Il me parle aussi beaucoup de vous. Se souvenir est pour lui difficile mais il vous est infiniment reconnaissant de l’avoir sauvé.
Augustina Von Metternhoven, dites-vous ? Eh bien, si cette pauvre enfant vit dans la plus noire chasteté et la soumission à sa stricte famille, je ne peux que l’encourager à s’en défaire. Mais cela en reviendrait à s’opposer à son père qui est un homme d’envergure, comme l’est également le mien. Cependant, il va de soi que l’un des deux ducs à de plus grandes valeurs que l’autre, et je penche naturellement vers l’impérial, quoique j’espère encore guérir celui de mon sang.

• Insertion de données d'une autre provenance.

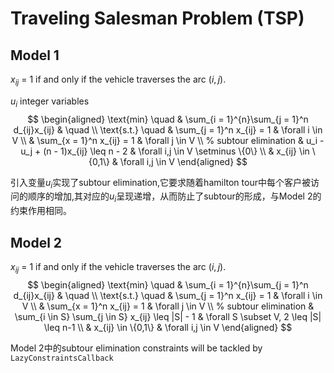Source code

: # Traveling Salesman Problem (TSP)

## Model 1

$x_{ij}$ = 1 if and only if the vehicle traverses the arc $(i, j)$.

$u_i$ integer variables
$$
\begin{aligned}
\text{min} \quad & \sum_{i = 1}^{n}\sum_{j = 1}^n d_{ij}x_{ij} & \quad \\
\text{s.t.} \quad & \sum_{j = 1}^n x_{ij} = 1 & \forall i \in V \\
& \sum_{x = 1}^n x_{ij} = 1 & \forall j \in V \\
% subtour elimination
& u_i - u_j + (n - 1)x_{ij} \leq n - 2 & \forall i,j \in V \setminus \{0\} \\
& x_{ij} \in \{0,1\} & \forall i,j \in V
\end{aligned}
$$

引入变量$u_i$实现了subtour elimination,它要求随着hamilton tour中每个客户被访问的顺序的增加,其对应的$u_i$呈现递增，从而防止了subtour的形成，与Model 2的约束作用相同。


## Model 2

$x_{ij}$ = 1 if and only if the vehicle traverses the arc $(i, j)$.
$$
\begin{aligned}
\text{min} \quad & \sum_{i = 1}^{n}\sum_{j = 1}^n d_{ij}x_{ij} & \quad \\
\text{s.t.} \quad & \sum_{j = 1}^n x_{ij} = 1 & \forall i \in V \\
& \sum_{x = 1}^n x_{ij} = 1 & \forall j \in V \\
% subtour elimination
& \sum_{i \in S} \sum_{j \in S} x_{ij} \leq |S| - 1 & \forall S \subset V, 2 \leq |S| \leq n-1 \\
& x_{ij} \in \{0,1\} & \forall i,j \in V
\end{aligned}
$$

Model 2中的subtour elimination constraints will be tackled by `LazyConstraintsCallback`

J’ai grand hâte de prendre la mer pour mettre le cap sur la Sérénissime à vos côtés. Ce fier briscard de Mario Barat rêve de lever à nouveau les voiles du "Lupo di mare". Je crois que lui aussi sera ravi de revoir le palais des Doges, le temps de s’accorder un plaisir avant de reprendre ses obligations maritime. Il a à Venise, dit-il, une dizaine de maîtresses. Mais à ce sujet, je le soupçonne d’avoir un peu forcé sur la grappa.
Si vous devez être élu sénateur dans les prochains jours, je vous accompagnerai en pensées à défaut de faire pencher la balance en votre faveur. Mais j’ai foi en vous, vous votre charme et l’élégance de votre rhétorique, vous allez recueillir l’ensemble des voies !
Une quinzaine de jour avant de vous revoir, Dieu que c’est long ! Alors nos retrouvailles n’en seront que plus ardentes, et comptez sur moi pour vous réserver un accueil que vous ne serez pas prêt d’oublier.
En attendant, votre Armando a du talent, c’est certain. Laissez donc flotter nos armes nouvelles en haut de votre mât. Mon père a fait tant de mal au peuple que je soigne que le rendre d’autant plus furieux est pour moi un bonheur semblable à celui de notre avenir que je vois radieux.
De plus, je suis éminemment persuadée que l’aigle et le chêne réunis seront entièrement du goût esthétique de ce cher nonce De Tormes lorsque nous l’accueillerons ensemble.